Erstellt am 30. Juli 2011, 09:48

Neue Kompetenzen für Volksanwaltschaft geplant. Die Volksanwaltschaft soll künftig auch menschenrechtlichtliche Prüfungen vornehmen. Diese Ausweitung der Kompetenzen ist in der abgelaufenen Begutachtung des entsprechenden Gesetzesentwurfes des Bundeskanzleramtes grundsätzlich auf einhellige Zustimmung gestoßen. Es gibt aber auch Bedenken, ob die Betrauung der Volksanwaltschaft mit dieser Aufgabe in der Praxis greift.

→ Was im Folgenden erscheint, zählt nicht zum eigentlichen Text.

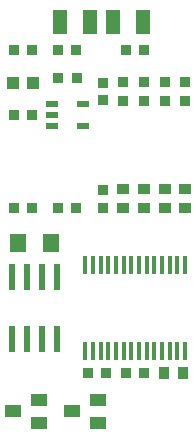
<source format=gtp>
G75*
G70*
%OFA0B0*%
%FSLAX24Y24*%
%IPPOS*%
%LPD*%
%AMOC8*
5,1,8,0,0,1.08239X$1,22.5*
%
%ADD10R,0.0551X0.0630*%
%ADD11R,0.0433X0.0394*%
%ADD12R,0.0354X0.0374*%
%ADD13R,0.0394X0.0374*%
%ADD14R,0.0374X0.0394*%
%ADD15R,0.0374X0.0354*%
%ADD16R,0.0157X0.0591*%
%ADD17R,0.0472X0.0787*%
%ADD18R,0.0433X0.0236*%
%ADD19R,0.0240X0.0870*%
%ADD20R,0.0551X0.0394*%
D10*
X003851Y008424D03*
X004953Y008424D03*
D11*
X004343Y013771D03*
X003674Y013771D03*
D12*
X003713Y014853D03*
X004304Y014853D03*
X005170Y013921D03*
X005190Y014853D03*
X005780Y014853D03*
X005800Y013921D03*
X004304Y012688D03*
X003713Y012688D03*
X003713Y009605D03*
X004304Y009605D03*
X005190Y009605D03*
X005780Y009605D03*
X007453Y014853D03*
X008044Y014853D03*
X008044Y004093D03*
X007453Y004093D03*
X006764Y004093D03*
X006174Y004093D03*
D13*
X007355Y009586D03*
X007355Y010215D03*
X008044Y010215D03*
X008044Y009586D03*
X008733Y009586D03*
X008733Y010215D03*
X009422Y010215D03*
X009422Y009586D03*
D14*
X009343Y004093D03*
X008713Y004093D03*
D15*
X006666Y009605D03*
X006666Y010196D03*
X007355Y013160D03*
X007355Y013790D03*
X008044Y013790D03*
X008044Y013160D03*
X008733Y013160D03*
X008733Y013790D03*
X009422Y013790D03*
X009422Y013160D03*
X006666Y013180D03*
X006666Y013771D03*
D16*
X006597Y007686D03*
X006853Y007686D03*
X007109Y007686D03*
X007365Y007686D03*
X007621Y007686D03*
X007877Y007686D03*
X008133Y007686D03*
X008388Y007686D03*
X008644Y007686D03*
X008900Y007686D03*
X009156Y007686D03*
X009412Y007686D03*
X009412Y004832D03*
X009156Y004832D03*
X008900Y004832D03*
X008644Y004832D03*
X008388Y004832D03*
X008133Y004832D03*
X007877Y004832D03*
X007621Y004832D03*
X007365Y004832D03*
X007109Y004832D03*
X006853Y004832D03*
X006597Y004832D03*
X006341Y004832D03*
X006085Y004832D03*
X006085Y007686D03*
X006341Y007686D03*
D17*
X006229Y015778D03*
X007016Y015778D03*
X008001Y015778D03*
X005245Y015778D03*
D18*
X004973Y013062D03*
X004973Y012688D03*
X004973Y012314D03*
X005997Y012314D03*
X005997Y013062D03*
D19*
X005152Y007289D03*
X004652Y007289D03*
X004152Y007289D03*
X003652Y007289D03*
X003652Y005229D03*
X004152Y005229D03*
X004652Y005229D03*
X005152Y005229D03*
D20*
X003674Y002814D03*
X004540Y003188D03*
X004540Y002440D03*
X005642Y002814D03*
X006509Y003188D03*
X006509Y002440D03*
M02*

</source>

Die Volksanwaltschaft soll künftig auch menschenrechtlichtliche Prüfungen vornehmen. Diese Ausweitung der Kompetenzen ist in der abgelaufenen Begutachtung des entsprechenden Gesetzesentwurfes des Bundeskanzleramtes grundsätzlich auf einhellige Zustimmung gestoßen. Es gibt aber auch Bedenken, ob die Betrauung der Volksanwaltschaft mit dieser Aufgabe in der Praxis greift.

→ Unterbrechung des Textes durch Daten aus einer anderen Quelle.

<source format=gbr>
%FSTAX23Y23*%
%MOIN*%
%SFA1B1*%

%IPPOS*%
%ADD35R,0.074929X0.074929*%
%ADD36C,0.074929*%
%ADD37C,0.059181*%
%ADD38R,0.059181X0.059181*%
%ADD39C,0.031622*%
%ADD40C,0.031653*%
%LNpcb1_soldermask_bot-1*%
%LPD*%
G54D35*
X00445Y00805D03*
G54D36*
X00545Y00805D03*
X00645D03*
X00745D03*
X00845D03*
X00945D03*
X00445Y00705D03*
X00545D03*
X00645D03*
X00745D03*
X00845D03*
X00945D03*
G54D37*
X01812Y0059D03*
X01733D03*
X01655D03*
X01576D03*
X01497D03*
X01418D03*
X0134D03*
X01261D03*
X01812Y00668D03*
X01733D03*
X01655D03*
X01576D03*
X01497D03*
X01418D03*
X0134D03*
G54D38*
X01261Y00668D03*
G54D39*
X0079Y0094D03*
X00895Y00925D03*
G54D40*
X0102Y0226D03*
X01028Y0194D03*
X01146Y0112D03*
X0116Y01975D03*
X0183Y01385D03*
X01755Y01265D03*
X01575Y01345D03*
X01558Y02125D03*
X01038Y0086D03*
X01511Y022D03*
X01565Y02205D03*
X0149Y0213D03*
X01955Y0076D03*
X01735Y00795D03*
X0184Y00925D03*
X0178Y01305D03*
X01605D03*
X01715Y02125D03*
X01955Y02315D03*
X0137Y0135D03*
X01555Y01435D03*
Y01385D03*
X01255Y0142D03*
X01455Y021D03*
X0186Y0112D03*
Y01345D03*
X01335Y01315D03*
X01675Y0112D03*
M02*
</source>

In Zweifel wurde u.a. gezogen, ob die für menschenrechtliche Fragen noch wichtigere politische Unabhängigkeit der Volksanwälte ausreicht, zumal sie von den drei mandatsstärksten Parteien im Parlament nominiert werden. Die derzeitige Vorsitzende der Volksanwaltschaft, Gertrude Brinek, zeigte sich gegenüber einer etwaigen Änderung des Bestellungsmodus offen, sie will aber dem dafür zuständigen Parlament dafür keine Ratschläge erteilen.

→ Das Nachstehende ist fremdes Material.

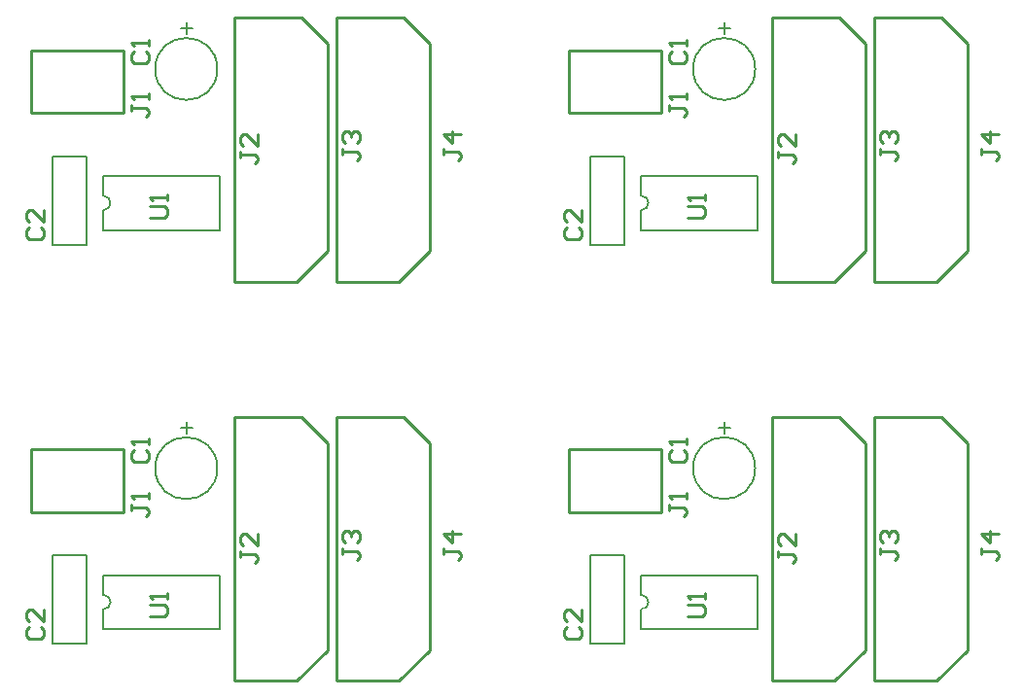
<source format=gto>
G04 Layer_Color=65535*
%FSLAX25Y25*%
%MOIN*%
G70*
G01*
G75*
%ADD21C,0.00787*%
%ADD22C,0.01000*%
D21*
X291630Y295937D02*
G03*
X291630Y295937I-10630J0D01*
G01*
X252500Y247492D02*
G03*
X252500Y252492I0J2500D01*
G01*
X246905Y235685D02*
Y266000D01*
X235094D02*
X246905D01*
X235094Y235685D02*
Y266000D01*
Y235685D02*
X246905D01*
X281000Y307874D02*
Y311874D01*
X279000Y309874D02*
X283000D01*
X252500Y240740D02*
Y247492D01*
Y252492D02*
Y259244D01*
X292500D01*
Y240740D02*
Y259244D01*
X252500Y240740D02*
X292500D01*
X476004Y295937D02*
G03*
X476004Y295937I-10630J0D01*
G01*
X436874Y247492D02*
G03*
X436874Y252492I0J2500D01*
G01*
X431280Y235685D02*
Y266000D01*
X419468D02*
X431280D01*
X419468Y235685D02*
Y266000D01*
Y235685D02*
X431280D01*
X465374Y307874D02*
Y311874D01*
X463374Y309874D02*
X467374D01*
X436874Y240740D02*
Y247492D01*
Y252492D02*
Y259244D01*
X476874D01*
Y240740D02*
Y259244D01*
X436874Y240740D02*
X476874D01*
X291630Y432811D02*
G03*
X291630Y432811I-10630J0D01*
G01*
X252500Y384366D02*
G03*
X252500Y389366I0J2500D01*
G01*
X246905Y372559D02*
Y402874D01*
X235094D02*
X246905D01*
X235094Y372559D02*
Y402874D01*
Y372559D02*
X246905D01*
X281000Y444748D02*
Y448748D01*
X279000Y446748D02*
X283000D01*
X252500Y377614D02*
Y384366D01*
Y389366D02*
Y396118D01*
X292500D01*
Y377614D02*
Y396118D01*
X252500Y377614D02*
X292500D01*
X476004Y432811D02*
G03*
X476004Y432811I-10630J0D01*
G01*
X436874Y384366D02*
G03*
X436874Y389366I0J2500D01*
G01*
X431280Y372559D02*
Y402874D01*
X419468D02*
X431280D01*
X419468Y372559D02*
Y402874D01*
Y372559D02*
X431280D01*
X465374Y444748D02*
Y448748D01*
X463374Y446748D02*
X467374D01*
X436874Y377614D02*
Y384366D01*
Y389366D02*
Y396118D01*
X476874D01*
Y377614D02*
Y396118D01*
X436874Y377614D02*
X476874D01*
D22*
X297413Y223000D02*
Y313500D01*
X320413D01*
X329413Y304500D01*
Y233500D02*
Y304500D01*
X318913Y223000D02*
X329413Y233500D01*
X297413Y223000D02*
X318913D01*
X332413D02*
Y313500D01*
X355413D01*
X364413Y304500D01*
Y233500D02*
Y304500D01*
X353913Y223000D02*
X364413Y233500D01*
X332413Y223000D02*
X353913D01*
X227909Y280752D02*
X259405D01*
X227909D02*
Y302406D01*
X258224D01*
X259405D01*
Y280752D02*
Y302406D01*
X263002Y301999D02*
X262002Y300999D01*
Y299000D01*
X263002Y298000D01*
X267000D01*
X268000Y299000D01*
Y300999D01*
X267000Y301999D01*
X268000Y303998D02*
Y305997D01*
Y304998D01*
X262002D01*
X263002Y303998D01*
X227002Y241499D02*
X226002Y240499D01*
Y238500D01*
X227002Y237500D01*
X231000D01*
X232000Y238500D01*
Y240499D01*
X231000Y241499D01*
X232000Y247497D02*
Y243498D01*
X228001Y247497D01*
X227002D01*
X226002Y246497D01*
Y244498D01*
X227002Y243498D01*
X262002Y283499D02*
Y281499D01*
Y282499D01*
X267000D01*
X268000Y281499D01*
Y280500D01*
X267000Y279500D01*
X268000Y285498D02*
Y287497D01*
Y286498D01*
X262002D01*
X263002Y285498D01*
X299502Y267499D02*
Y265499D01*
Y266499D01*
X304500D01*
X305500Y265499D01*
Y264500D01*
X304500Y263500D01*
X305500Y273497D02*
Y269498D01*
X301501Y273497D01*
X300502D01*
X299502Y272497D01*
Y270498D01*
X300502Y269498D01*
X334502Y268499D02*
Y266499D01*
Y267499D01*
X339500D01*
X340500Y266499D01*
Y265500D01*
X339500Y264500D01*
X335502Y270498D02*
X334502Y271498D01*
Y273497D01*
X335502Y274497D01*
X336501D01*
X337501Y273497D01*
Y272497D01*
Y273497D01*
X338501Y274497D01*
X339500D01*
X340500Y273497D01*
Y271498D01*
X339500Y270498D01*
X369002Y268499D02*
Y266499D01*
Y267499D01*
X374000D01*
X375000Y266499D01*
Y265500D01*
X374000Y264500D01*
X375000Y273497D02*
X369002D01*
X372001Y270498D01*
Y274497D01*
X268502Y245000D02*
X273500D01*
X274500Y246000D01*
Y247999D01*
X273500Y248999D01*
X268502D01*
X274500Y250998D02*
Y252997D01*
Y251998D01*
X268502D01*
X269502Y250998D01*
X481787Y223000D02*
Y313500D01*
X504787D01*
X513787Y304500D01*
Y233500D02*
Y304500D01*
X503287Y223000D02*
X513787Y233500D01*
X481787Y223000D02*
X503287D01*
X516787D02*
Y313500D01*
X539787D01*
X548787Y304500D01*
Y233500D02*
Y304500D01*
X538287Y223000D02*
X548787Y233500D01*
X516787Y223000D02*
X538287D01*
X412284Y280752D02*
X443780D01*
X412284D02*
Y302406D01*
X442598D01*
X443780D01*
Y280752D02*
Y302406D01*
X447376Y301999D02*
X446376Y300999D01*
Y299000D01*
X447376Y298000D01*
X451374D01*
X452374Y299000D01*
Y300999D01*
X451374Y301999D01*
X452374Y303998D02*
Y305997D01*
Y304998D01*
X446376D01*
X447376Y303998D01*
X411376Y241499D02*
X410376Y240499D01*
Y238500D01*
X411376Y237500D01*
X415374D01*
X416374Y238500D01*
Y240499D01*
X415374Y241499D01*
X416374Y247497D02*
Y243498D01*
X412375Y247497D01*
X411376D01*
X410376Y246497D01*
Y244498D01*
X411376Y243498D01*
X446376Y283499D02*
Y281499D01*
Y282499D01*
X451374D01*
X452374Y281499D01*
Y280500D01*
X451374Y279500D01*
X452374Y285498D02*
Y287497D01*
Y286498D01*
X446376D01*
X447376Y285498D01*
X483876Y267499D02*
Y265499D01*
Y266499D01*
X488874D01*
X489874Y265499D01*
Y264500D01*
X488874Y263500D01*
X489874Y273497D02*
Y269498D01*
X485875Y273497D01*
X484876D01*
X483876Y272497D01*
Y270498D01*
X484876Y269498D01*
X518876Y268499D02*
Y266499D01*
Y267499D01*
X523874D01*
X524874Y266499D01*
Y265500D01*
X523874Y264500D01*
X519876Y270498D02*
X518876Y271498D01*
Y273497D01*
X519876Y274497D01*
X520875D01*
X521875Y273497D01*
Y272497D01*
Y273497D01*
X522875Y274497D01*
X523874D01*
X524874Y273497D01*
Y271498D01*
X523874Y270498D01*
X553376Y268499D02*
Y266499D01*
Y267499D01*
X558374D01*
X559374Y266499D01*
Y265500D01*
X558374Y264500D01*
X559374Y273497D02*
X553376D01*
X556375Y270498D01*
Y274497D01*
X452876Y245000D02*
X457874D01*
X458874Y246000D01*
Y247999D01*
X457874Y248999D01*
X452876D01*
X458874Y250998D02*
Y252997D01*
Y251998D01*
X452876D01*
X453876Y250998D01*
X297413Y359874D02*
Y450374D01*
X320413D01*
X329413Y441374D01*
Y370374D02*
Y441374D01*
X318913Y359874D02*
X329413Y370374D01*
X297413Y359874D02*
X318913D01*
X332413D02*
Y450374D01*
X355413D01*
X364413Y441374D01*
Y370374D02*
Y441374D01*
X353913Y359874D02*
X364413Y370374D01*
X332413Y359874D02*
X353913D01*
X227909Y417626D02*
X259405D01*
X227909D02*
Y439280D01*
X258224D01*
X259405D01*
Y417626D02*
Y439280D01*
X263002Y438873D02*
X262002Y437873D01*
Y435874D01*
X263002Y434874D01*
X267000D01*
X268000Y435874D01*
Y437873D01*
X267000Y438873D01*
X268000Y440872D02*
Y442871D01*
Y441872D01*
X262002D01*
X263002Y440872D01*
X227002Y378373D02*
X226002Y377373D01*
Y375374D01*
X227002Y374374D01*
X231000D01*
X232000Y375374D01*
Y377373D01*
X231000Y378373D01*
X232000Y384371D02*
Y380372D01*
X228001Y384371D01*
X227002D01*
X226002Y383371D01*
Y381372D01*
X227002Y380372D01*
X262002Y420373D02*
Y418373D01*
Y419373D01*
X267000D01*
X268000Y418373D01*
Y417374D01*
X267000Y416374D01*
X268000Y422372D02*
Y424371D01*
Y423372D01*
X262002D01*
X263002Y422372D01*
X299502Y404373D02*
Y402373D01*
Y403373D01*
X304500D01*
X305500Y402373D01*
Y401374D01*
X304500Y400374D01*
X305500Y410371D02*
Y406372D01*
X301501Y410371D01*
X300502D01*
X299502Y409371D01*
Y407372D01*
X300502Y406372D01*
X334502Y405373D02*
Y403373D01*
Y404373D01*
X339500D01*
X340500Y403373D01*
Y402374D01*
X339500Y401374D01*
X335502Y407372D02*
X334502Y408372D01*
Y410371D01*
X335502Y411371D01*
X336501D01*
X337501Y410371D01*
Y409371D01*
Y410371D01*
X338501Y411371D01*
X339500D01*
X340500Y410371D01*
Y408372D01*
X339500Y407372D01*
X369002Y405373D02*
Y403373D01*
Y404373D01*
X374000D01*
X375000Y403373D01*
Y402374D01*
X374000Y401374D01*
X375000Y410371D02*
X369002D01*
X372001Y407372D01*
Y411371D01*
X268502Y381874D02*
X273500D01*
X274500Y382874D01*
Y384873D01*
X273500Y385873D01*
X268502D01*
X274500Y387872D02*
Y389871D01*
Y388872D01*
X268502D01*
X269502Y387872D01*
X481787Y359874D02*
Y450374D01*
X504787D01*
X513787Y441374D01*
Y370374D02*
Y441374D01*
X503287Y359874D02*
X513787Y370374D01*
X481787Y359874D02*
X503287D01*
X516787D02*
Y450374D01*
X539787D01*
X548787Y441374D01*
Y370374D02*
Y441374D01*
X538287Y359874D02*
X548787Y370374D01*
X516787Y359874D02*
X538287D01*
X412284Y417626D02*
X443780D01*
X412284D02*
Y439280D01*
X442598D01*
X443780D01*
Y417626D02*
Y439280D01*
X447376Y438873D02*
X446376Y437873D01*
Y435874D01*
X447376Y434874D01*
X451374D01*
X452374Y435874D01*
Y437873D01*
X451374Y438873D01*
X452374Y440872D02*
Y442871D01*
Y441872D01*
X446376D01*
X447376Y440872D01*
X411376Y378373D02*
X410376Y377373D01*
Y375374D01*
X411376Y374374D01*
X415374D01*
X416374Y375374D01*
Y377373D01*
X415374Y378373D01*
X416374Y384371D02*
Y380372D01*
X412375Y384371D01*
X411376D01*
X410376Y383371D01*
Y381372D01*
X411376Y380372D01*
X446376Y420373D02*
Y418373D01*
Y419373D01*
X451374D01*
X452374Y418373D01*
Y417374D01*
X451374Y416374D01*
X452374Y422372D02*
Y424371D01*
Y423372D01*
X446376D01*
X447376Y422372D01*
X483876Y404373D02*
Y402373D01*
Y403373D01*
X488874D01*
X489874Y402373D01*
Y401374D01*
X488874Y400374D01*
X489874Y410371D02*
Y406372D01*
X485875Y410371D01*
X484876D01*
X483876Y409371D01*
Y407372D01*
X484876Y406372D01*
X518876Y405373D02*
Y403373D01*
Y404373D01*
X523874D01*
X524874Y403373D01*
Y402374D01*
X523874Y401374D01*
X519876Y407372D02*
X518876Y408372D01*
Y410371D01*
X519876Y411371D01*
X520875D01*
X521875Y410371D01*
Y409371D01*
Y410371D01*
X522875Y411371D01*
X523874D01*
X524874Y410371D01*
Y408372D01*
X523874Y407372D01*
X553376Y405373D02*
Y403373D01*
Y404373D01*
X558374D01*
X559374Y403373D01*
Y402374D01*
X558374Y401374D01*
X559374Y410371D02*
X553376D01*
X556375Y407372D01*
Y411371D01*
X452876Y381874D02*
X457874D01*
X458874Y382874D01*
Y384873D01*
X457874Y385873D01*
X452876D01*
X458874Y387872D02*
Y389871D01*
Y388872D01*
X452876D01*
X453876Y387872D01*
M02*

</source>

Mit der geplanten Verfassungsgesetznovelle soll die Volksanwaltschaft ab 1. Juli 2012 überall dort, wo Menschen festgehalten werden, unangemeldete Kommissionsbesuche durchführen dürfen. Dabei sollen sowohl öffentliche wie private Einrichtungen kontrolliert werden. Unter Orten der Freiheitsentziehung werden aber nicht nur Straf- oder Untersuchungsanstalten, sondern auch Pflege, Alters- oder Behindertenheime sowie Psychiatrien, Kasernen oder Einrichtungen der Jugendwohlfahrt verstanden. Als Beratungsorgan soll der derzeit im Innenministerium angesiedelte Menschenrechtsbeirat zur Volksanwaltschaft übersiedeln.

In den Prüfungsverfahren soll es der Volksanwaltschaft möglich sein, Angehaltene oder Ankunftspersonen ohne Beisein Dritter zu befragen. Ihre Wahrnehmungen, Missstandsfeststellungen oder Empfehlungen soll die Volksanwaltschaft jederzeit im National- oder Bundesrat deponieren können. Danach ist deren Veröffentlichung vorgesehen. Mit dem Einsatz der Volksanwaltschaft für menschenrechtlichen Prüfungen wird der vom Zusatzprotokoll zur UN-Anti-Folter-Konvention, kurz OPCAT, geforderte "Nationale Präventionsmechanismus" (NPM) umgesetzt. OPCAT wurde von Österreich bereits 2003 unterzeichnet.